Paper Feeds

SoK: Robustness in Large Language Models against Jailbreak Attacks

Wed, 06 May 2026 00:00:00 -0000

This SoK paper systematizes the landscape of jailbreak attacks and defenses against Large Language Models (LLMs). We introduce a comprehensive taxonomy covering 7 attack categories (e.g., template injection, semantic obfuscation, role-playing) and 5 defense paradigms (e.g., input sanitization, response filtering, alignment fine-tuning). Our core contribution is **Security Cube**, a unified, multi-dimensional evaluation framework that assesses techniques across three orthogonal axes: *attack strength & stealth*, *defense efficacy & overhead*, and *system-level properties* (e.g., judge reliability, cross-model vulnerability distribution). Using Security Cube, we benchmark 13 representative jailbreak attacks and 5 defenses across 5 open-weight LLMs and 3 automated judges—including our lightweight JudgeNet—revealing critical insights: (1) most defenses fail under adaptive attacks; (2) current automated judges suffer 22–37% false positive/negative rates; and (3) alignment strategy matters more than model size for robustness. We identify key open challenges and outline promising research directions toward provably robust, interpretable, and trustworthy LLMs. Code is publicly available.

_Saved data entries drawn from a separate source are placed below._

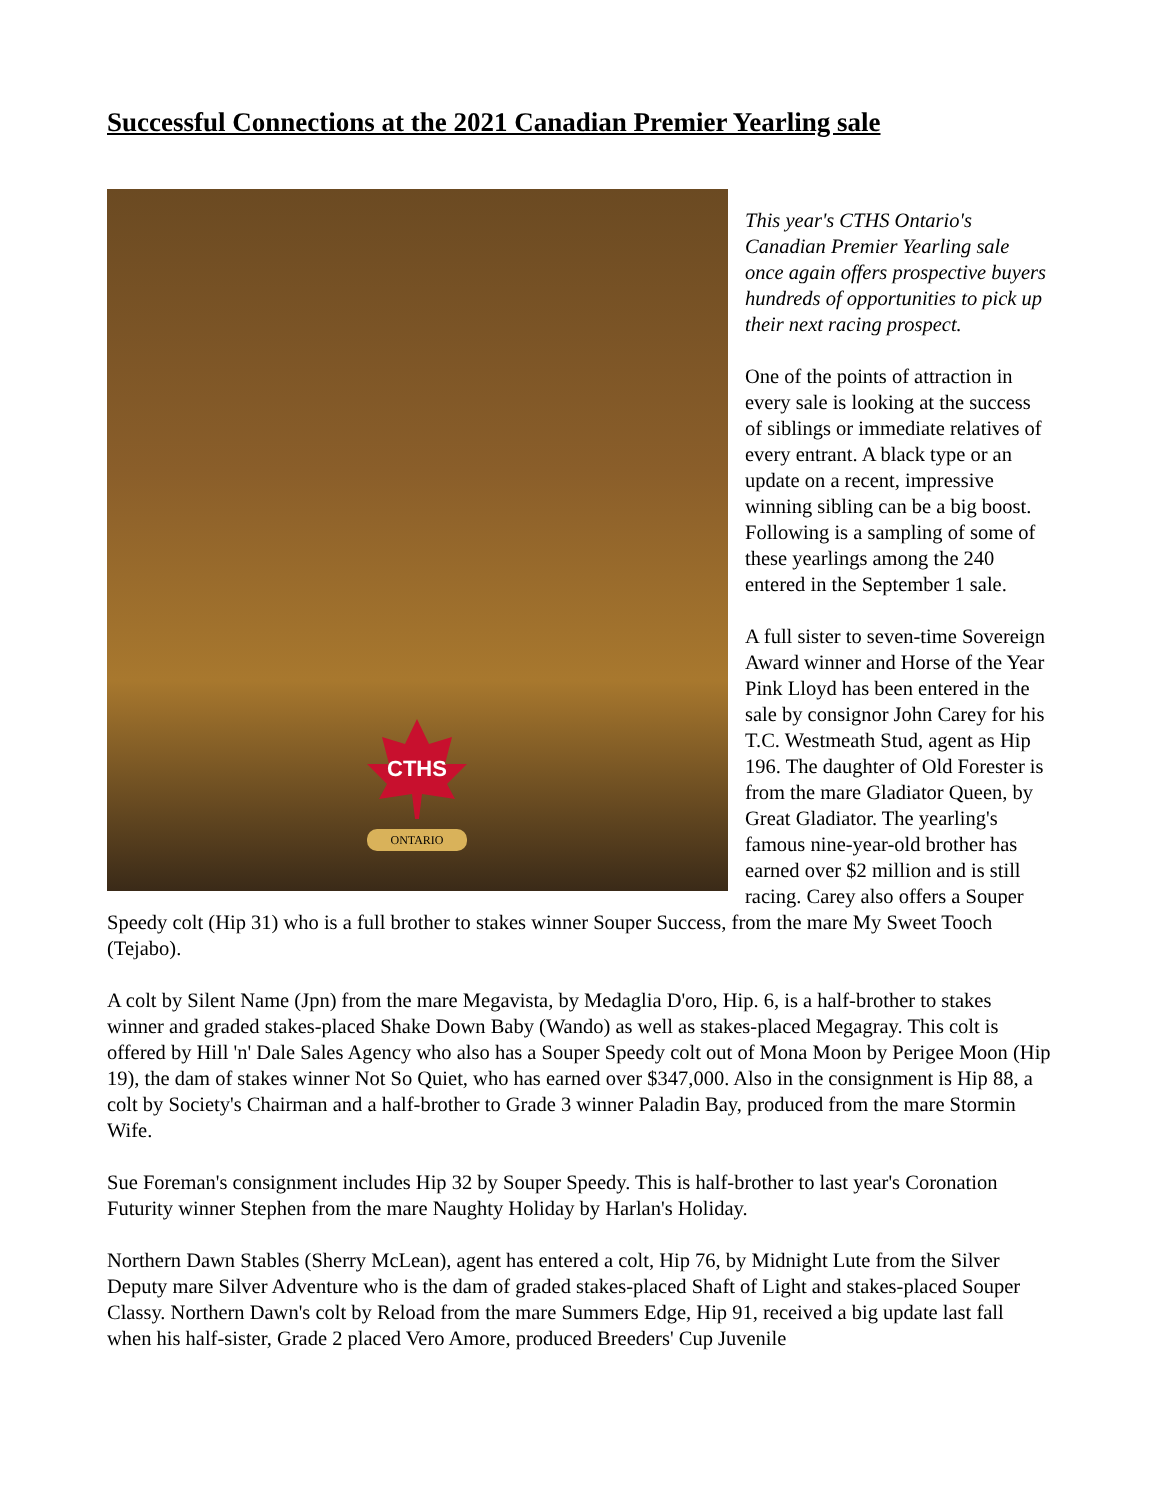Successful Connections at the 2021 Canadian Premier Yearling sale
CTHS
ONTARIO
This year's CTHS Ontario's Canadian Premier Yearling sale once again offers prospective buyers hundreds of opportunities to pick up their next racing prospect.
One of the points of attraction in every sale is looking at the success of siblings or immediate relatives of every entrant. A black type or an update on a recent, impressive winning sibling can be a big boost. Following is a sampling of some of these yearlings among the 240 entered in the September 1 sale.
A full sister to seven-time Sovereign Award winner and Horse of the Year Pink Lloyd has been entered in the sale by consignor John Carey for his T.C. Westmeath Stud, agent as Hip 196. The daughter of Old Forester is from the mare Gladiator Queen, by Great Gladiator. The yearling's famous nine-year-old brother has earned over $2 million and is still racing. Carey also offers a Souper Speedy colt (Hip 31) who is a full brother to stakes winner Souper Success, from the mare My Sweet Tooch (Tejabo).
A colt by Silent Name (Jpn) from the mare Megavista, by Medaglia D'oro, Hip. 6, is a half-brother to stakes winner and graded stakes-placed Shake Down Baby (Wando) as well as stakes-placed Megagray. This colt is offered by Hill 'n' Dale Sales Agency who also has a Souper Speedy colt out of Mona Moon by Perigee Moon (Hip 19), the dam of stakes winner Not So Quiet, who has earned over $347,000. Also in the consignment is Hip 88, a colt by Society's Chairman and a half-brother to Grade 3 winner Paladin Bay, produced from the mare Stormin Wife.
Sue Foreman's consignment includes Hip 32 by Souper Speedy. This is half-brother to last year's Coronation Futurity winner Stephen from the mare Naughty Holiday by Harlan's Holiday.
Northern Dawn Stables (Sherry McLean), agent has entered a colt, Hip 76, by Midnight Lute from the Silver Deputy mare Silver Adventure who is the dam of graded stakes-placed Shaft of Light and stakes-placed Souper Classy. Northern Dawn's colt by Reload from the mare Summers Edge, Hip 91, received a big update last fall when his half-sister, Grade 2 placed Vero Amore, produced Breeders' Cup Juvenile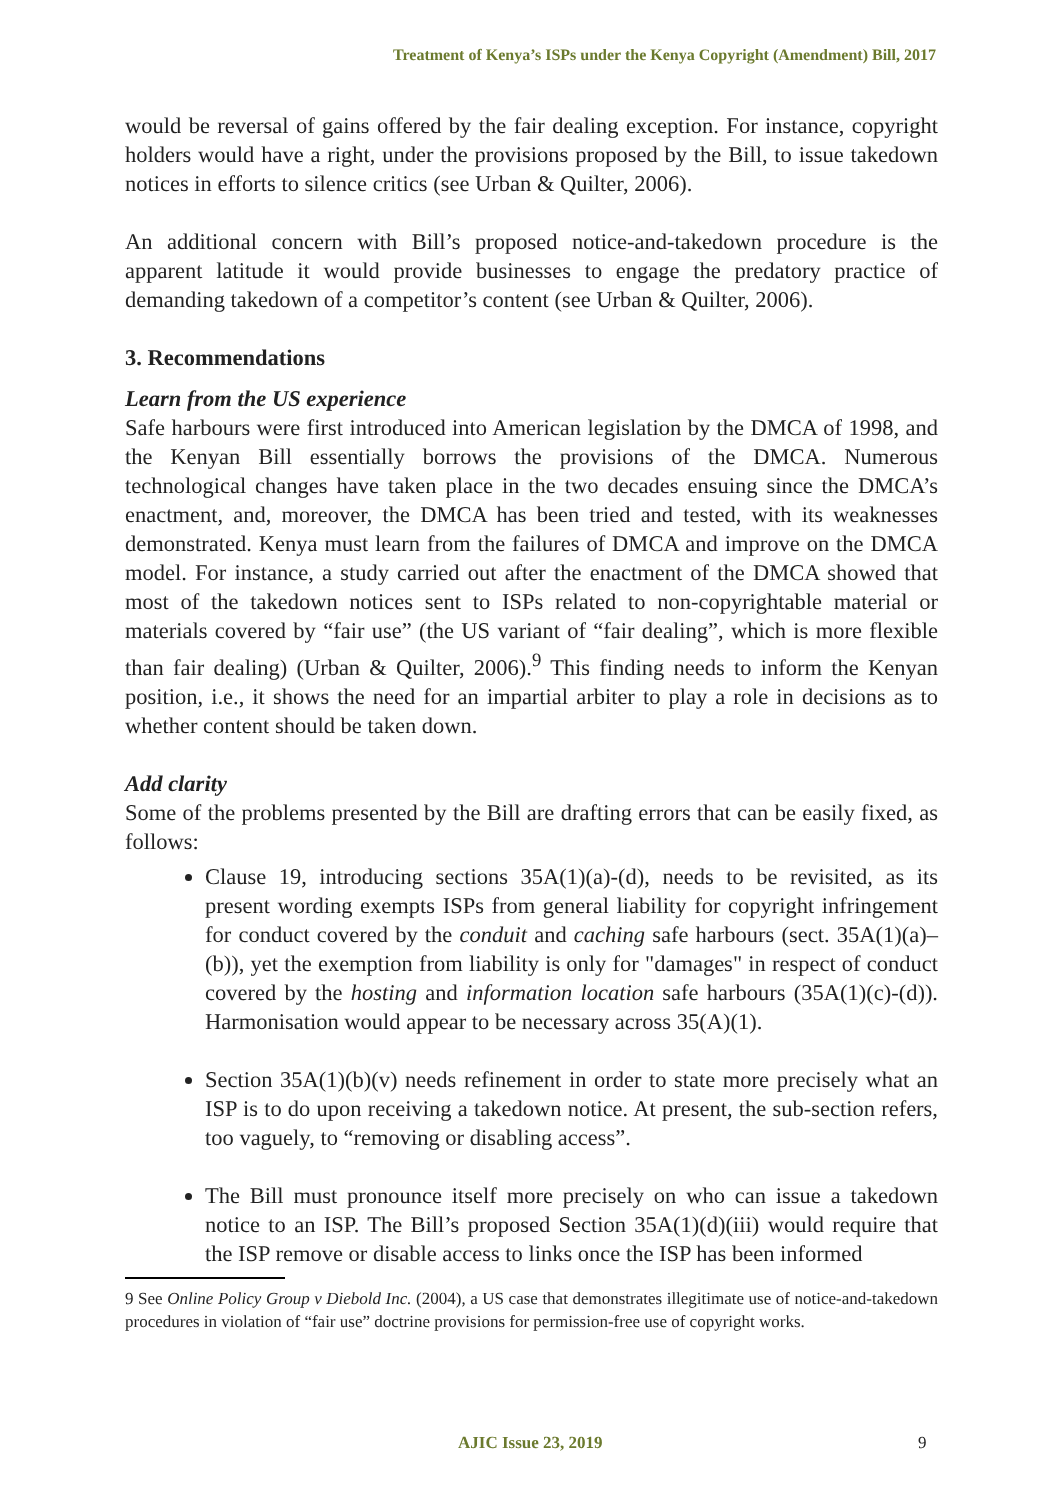Treatment of Kenya’s ISPs under the Kenya Copyright (Amendment) Bill, 2017
would be reversal of gains offered by the fair dealing exception. For instance, copyright holders would have a right, under the provisions proposed by the Bill, to issue takedown notices in efforts to silence critics (see Urban & Quilter, 2006).
An additional concern with Bill’s proposed notice-and-takedown procedure is the apparent latitude it would provide businesses to engage the predatory practice of demanding takedown of a competitor’s content (see Urban & Quilter, 2006).
3. Recommendations
Learn from the US experience
Safe harbours were first introduced into American legislation by the DMCA of 1998, and the Kenyan Bill essentially borrows the provisions of the DMCA. Numerous technological changes have taken place in the two decades ensuing since the DMCA’s enactment, and, moreover, the DMCA has been tried and tested, with its weaknesses demonstrated. Kenya must learn from the failures of DMCA and improve on the DMCA model. For instance, a study carried out after the enactment of the DMCA showed that most of the takedown notices sent to ISPs related to non-copyrightable material or materials covered by “fair use” (the US variant of “fair dealing”, which is more flexible than fair dealing) (Urban & Quilter, 2006).<sup>9</sup> This finding needs to inform the Kenyan position, i.e., it shows the need for an impartial arbiter to play a role in decisions as to whether content should be taken down.
Add clarity
Some of the problems presented by the Bill are drafting errors that can be easily fixed, as follows:
Clause 19, introducing sections 35A(1)(a)-(d), needs to be revisited, as its present wording exempts ISPs from general liability for copyright infringement for conduct covered by the conduit and caching safe harbours (sect. 35A(1)(a)–(b)), yet the exemption from liability is only for "damages" in respect of conduct covered by the hosting and information location safe harbours (35A(1)(c)-(d)). Harmonisation would appear to be necessary across 35(A)(1).
Section 35A(1)(b)(v) needs refinement in order to state more precisely what an ISP is to do upon receiving a takedown notice. At present, the sub-section refers, too vaguely, to “removing or disabling access”.
The Bill must pronounce itself more precisely on who can issue a takedown notice to an ISP. The Bill’s proposed Section 35A(1)(d)(iii) would require that the ISP remove or disable access to links once the ISP has been informed
9 See Online Policy Group v Diebold Inc. (2004), a US case that demonstrates illegitimate use of notice-and-takedown procedures in violation of “fair use” doctrine provisions for permission-free use of copyright works.
AJIC Issue 23, 2019 9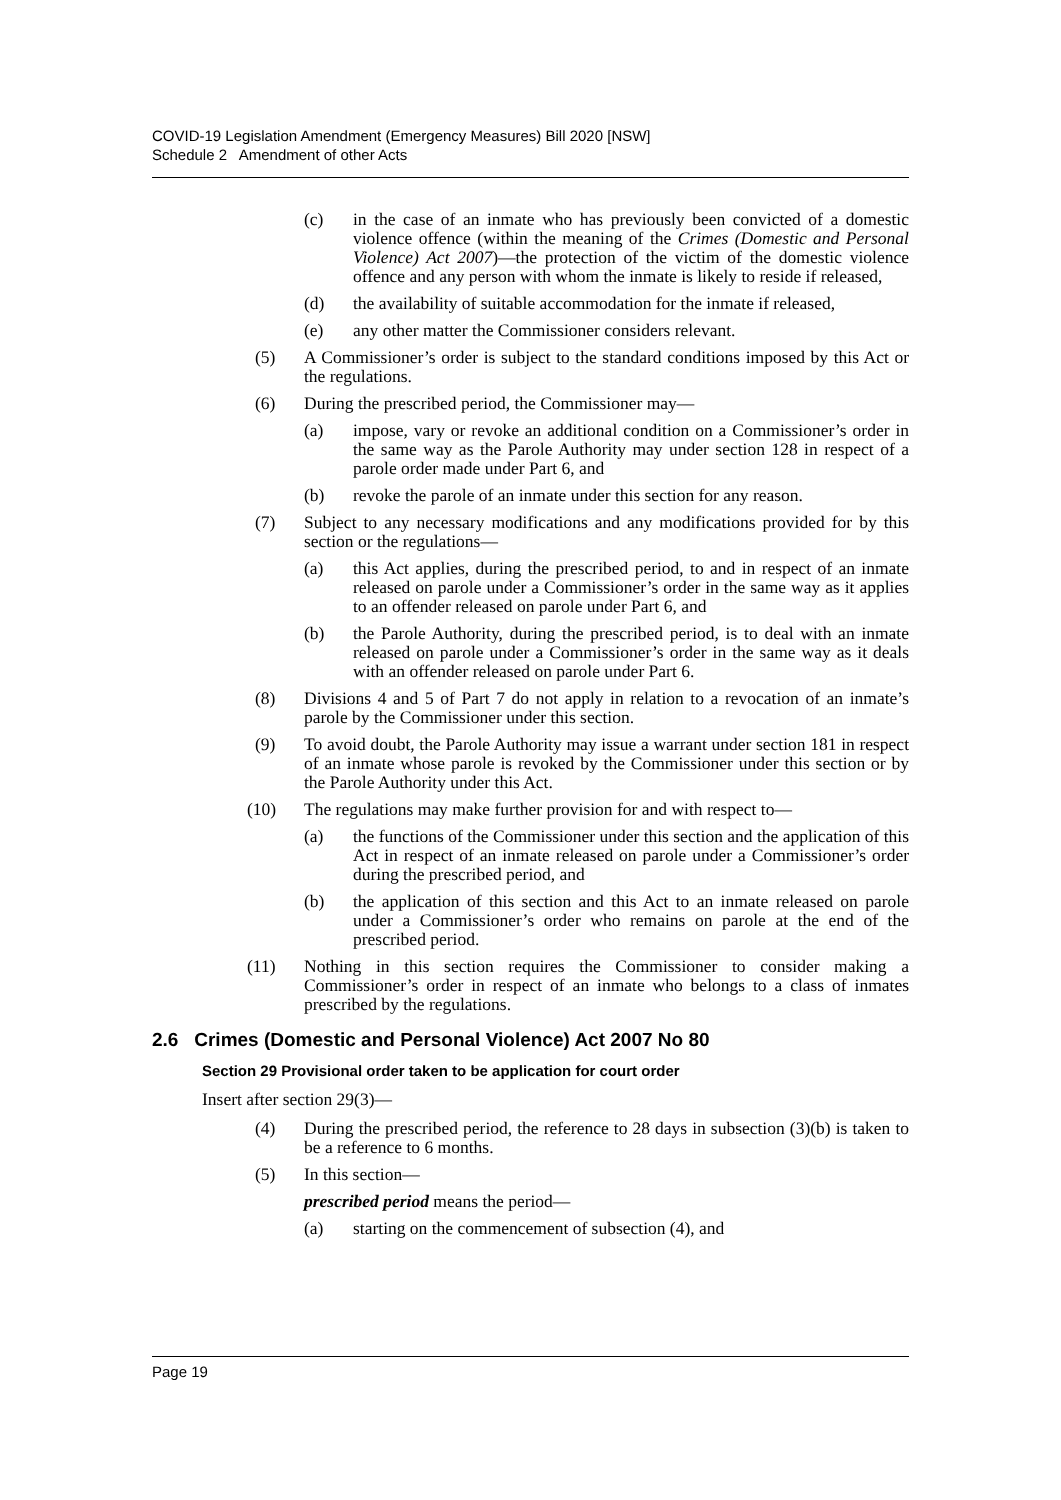COVID-19 Legislation Amendment (Emergency Measures) Bill 2020 [NSW]
Schedule 2 Amendment of other Acts
(c) in the case of an inmate who has previously been convicted of a domestic violence offence (within the meaning of the Crimes (Domestic and Personal Violence) Act 2007)—the protection of the victim of the domestic violence offence and any person with whom the inmate is likely to reside if released,
(d) the availability of suitable accommodation for the inmate if released,
(e) any other matter the Commissioner considers relevant.
(5) A Commissioner’s order is subject to the standard conditions imposed by this Act or the regulations.
(6) During the prescribed period, the Commissioner may—
(a) impose, vary or revoke an additional condition on a Commissioner’s order in the same way as the Parole Authority may under section 128 in respect of a parole order made under Part 6, and
(b) revoke the parole of an inmate under this section for any reason.
(7) Subject to any necessary modifications and any modifications provided for by this section or the regulations—
(a) this Act applies, during the prescribed period, to and in respect of an inmate released on parole under a Commissioner’s order in the same way as it applies to an offender released on parole under Part 6, and
(b) the Parole Authority, during the prescribed period, is to deal with an inmate released on parole under a Commissioner’s order in the same way as it deals with an offender released on parole under Part 6.
(8) Divisions 4 and 5 of Part 7 do not apply in relation to a revocation of an inmate’s parole by the Commissioner under this section.
(9) To avoid doubt, the Parole Authority may issue a warrant under section 181 in respect of an inmate whose parole is revoked by the Commissioner under this section or by the Parole Authority under this Act.
(10) The regulations may make further provision for and with respect to—
(a) the functions of the Commissioner under this section and the application of this Act in respect of an inmate released on parole under a Commissioner’s order during the prescribed period, and
(b) the application of this section and this Act to an inmate released on parole under a Commissioner’s order who remains on parole at the end of the prescribed period.
(11) Nothing in this section requires the Commissioner to consider making a Commissioner’s order in respect of an inmate who belongs to a class of inmates prescribed by the regulations.
2.6 Crimes (Domestic and Personal Violence) Act 2007 No 80
Section 29 Provisional order taken to be application for court order
Insert after section 29(3)—
(4) During the prescribed period, the reference to 28 days in subsection (3)(b) is taken to be a reference to 6 months.
(5) In this section—
prescribed period means the period—
(a) starting on the commencement of subsection (4), and
Page 19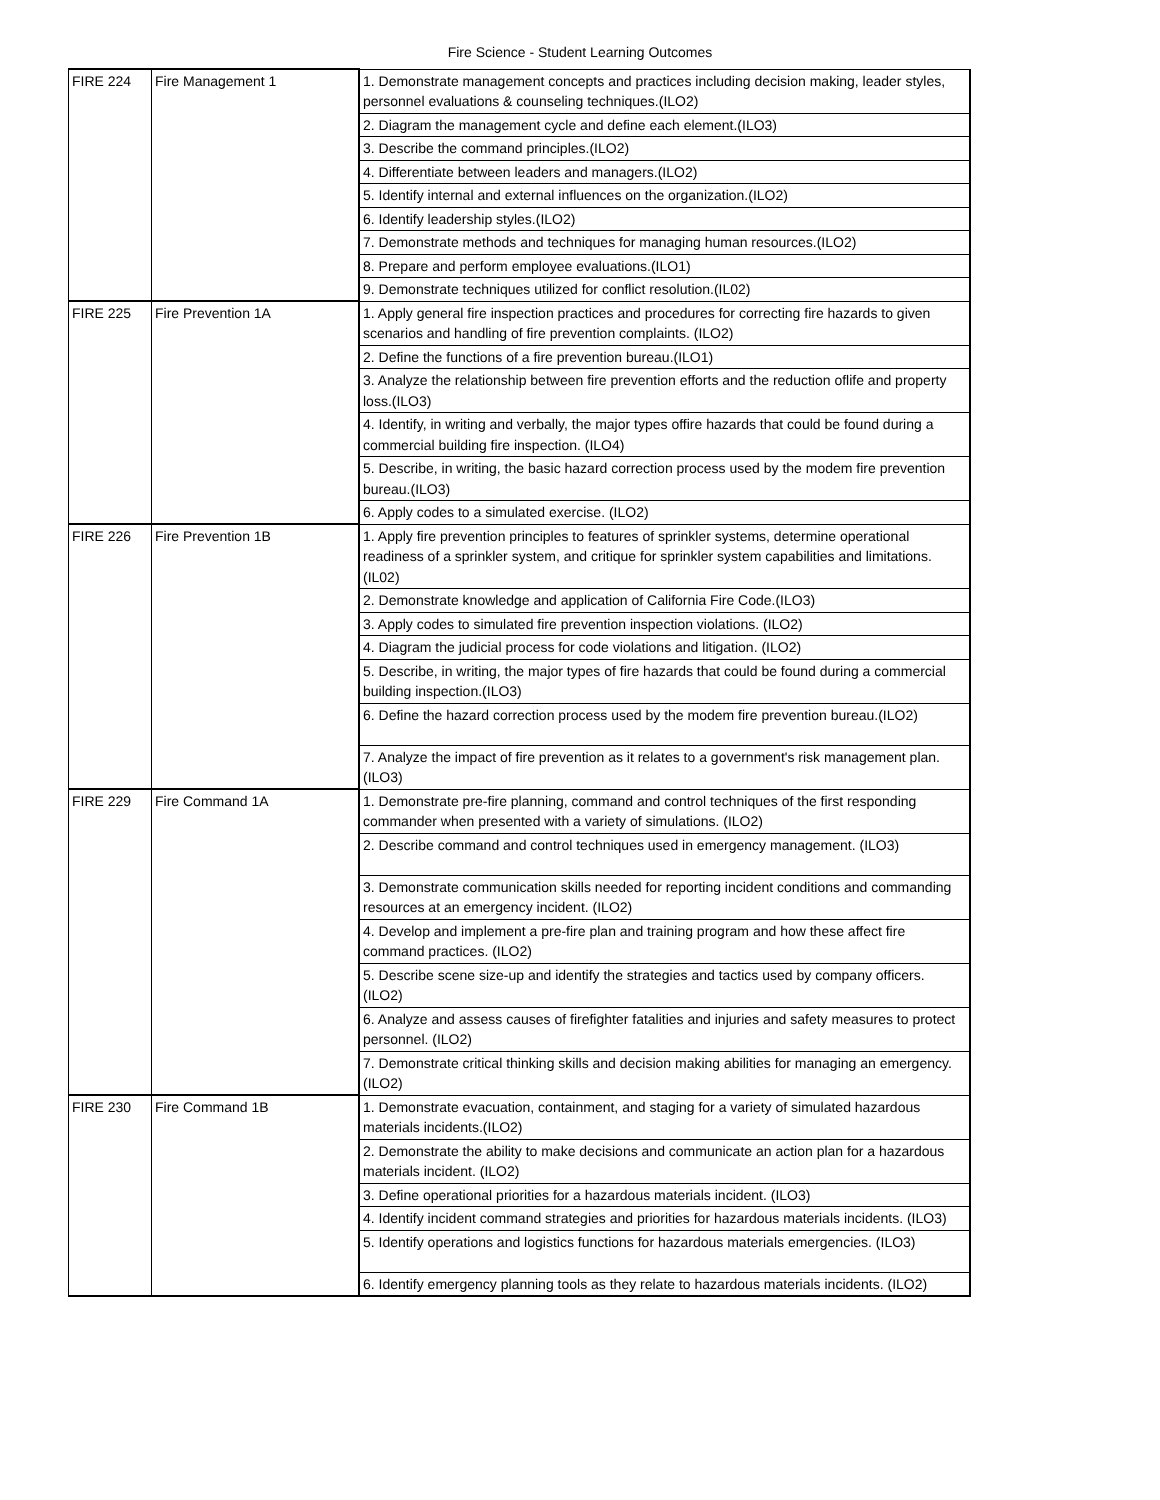Fire Science - Student Learning Outcomes
| FIRE 224 | Fire Management 1 | 1. Demonstrate management concepts and practices including decision making, leader styles, personnel evaluations & counseling techniques.(ILO2) |
| | | 2. Diagram the management cycle and define each element.(ILO3) |
| | | 3. Describe the command principles.(ILO2) |
| | | 4. Differentiate between leaders and managers.(ILO2) |
| | | 5. Identify internal and external influences on the organization.(ILO2) |
| | | 6. Identify leadership styles.(ILO2) |
| | | 7. Demonstrate methods and techniques for managing human resources.(ILO2) |
| | | 8. Prepare and perform employee evaluations.(ILO1) |
| | | 9. Demonstrate techniques utilized for conflict resolution.(IL02) |
| FIRE 225 | Fire Prevention 1A | 1. Apply general fire inspection practices and procedures for correcting fire hazards to given scenarios and handling of fire prevention complaints. (ILO2) |
| | | 2. Define the functions of a fire prevention bureau.(ILO1) |
| | | 3. Analyze the relationship between fire prevention efforts and the reduction oflife and property loss.(ILO3) |
| | | 4. Identify, in writing and verbally, the major types offire hazards that could be found during a commercial building fire inspection. (ILO4) |
| | | 5. Describe, in writing, the basic hazard correction process used by the modem fire prevention bureau.(ILO3) |
| | | 6. Apply codes to a simulated exercise. (ILO2) |
| FIRE 226 | Fire Prevention 1B | 1. Apply fire prevention principles to features of sprinkler systems, determine operational readiness of a sprinkler system, and critique for sprinkler system capabilities and limitations. (IL02) |
| | | 2. Demonstrate knowledge and application of California Fire Code.(ILO3) |
| | | 3. Apply codes to simulated fire prevention inspection violations. (ILO2) |
| | | 4. Diagram the judicial process for code violations and litigation. (ILO2) |
| | | 5. Describe, in writing, the major types of fire hazards that could be found during a commercial building inspection.(ILO3) |
| | | 6. Define the hazard correction process used by the modem fire prevention bureau.(ILO2) |
| | | 7. Analyze the impact of fire prevention as it relates to a government's risk management plan.(ILO3) |
| FIRE 229 | Fire Command 1A | 1. Demonstrate pre-fire planning, command and control techniques of the first responding commander when presented with a variety of simulations. (ILO2) |
| | | 2. Describe command and control techniques used in emergency management. (ILO3) |
| | | 3. Demonstrate communication skills needed for reporting incident conditions and commanding resources at an emergency incident. (ILO2) |
| | | 4. Develop and implement a pre-fire plan and training program and how these affect fire command practices. (ILO2) |
| | | 5. Describe scene size-up and identify the strategies and tactics used by company officers. (ILO2) |
| | | 6. Analyze and assess causes of firefighter fatalities and injuries and safety measures to protect personnel. (ILO2) |
| | | 7. Demonstrate critical thinking skills and decision making abilities for managing an emergency.(ILO2) |
| FIRE 230 | Fire Command 1B | 1. Demonstrate evacuation, containment, and staging for a variety of simulated hazardous materials incidents.(ILO2) |
| | | 2. Demonstrate the ability to make decisions and communicate an action plan for a hazardous materials incident. (ILO2) |
| | | 3. Define operational priorities for a hazardous materials incident. (ILO3) |
| | | 4. Identify incident command strategies and priorities for hazardous materials incidents. (ILO3) |
| | | 5. Identify operations and logistics functions for hazardous materials emergencies. (ILO3) |
| | | 6. Identify emergency planning tools as they relate to hazardous materials incidents. (ILO2) |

Direct Product Flow Matching: Decoupling Radial and Angular Dynamics for Few-Shot Adaptation

Wed, 06 May 2026 00:00:00 -0000

Recent flow matching (FM) methods improve few-shot adaptation of vision-language models (VLMs) by modeling cross-modal alignment as continuous flows. However, we identify three fundamental limitations rooted in geometric incompatibility of pre-trained features: (1) angular dynamics distortion due to radial-angular coupling; (2) neglect of radial dynamics via destructive normalization; and (3) loss of dataset-specific context in unconditional flows. To address these, we propose **Direct Product Flow Matching (DP-FM)**—a Riemannian framework built on a *warped product manifold* with constant warping, yielding a decoupled cylindrical manifold (ℝ⁺ × S^{d−1}). DP-FM enables *independent radial evolution* and *constant-speed angular geodesic transport*, eliminating angular distortion while preserving radial semantics. We further inject missing context via classifier-free guidance conditioned on pre-trained VLM hidden states. Extensive experiments across 11 benchmarks demonstrate DP-FM achieves new state-of-the-art performance for multi-step few-shot adaptation, validating the critical role of geometric decoupling.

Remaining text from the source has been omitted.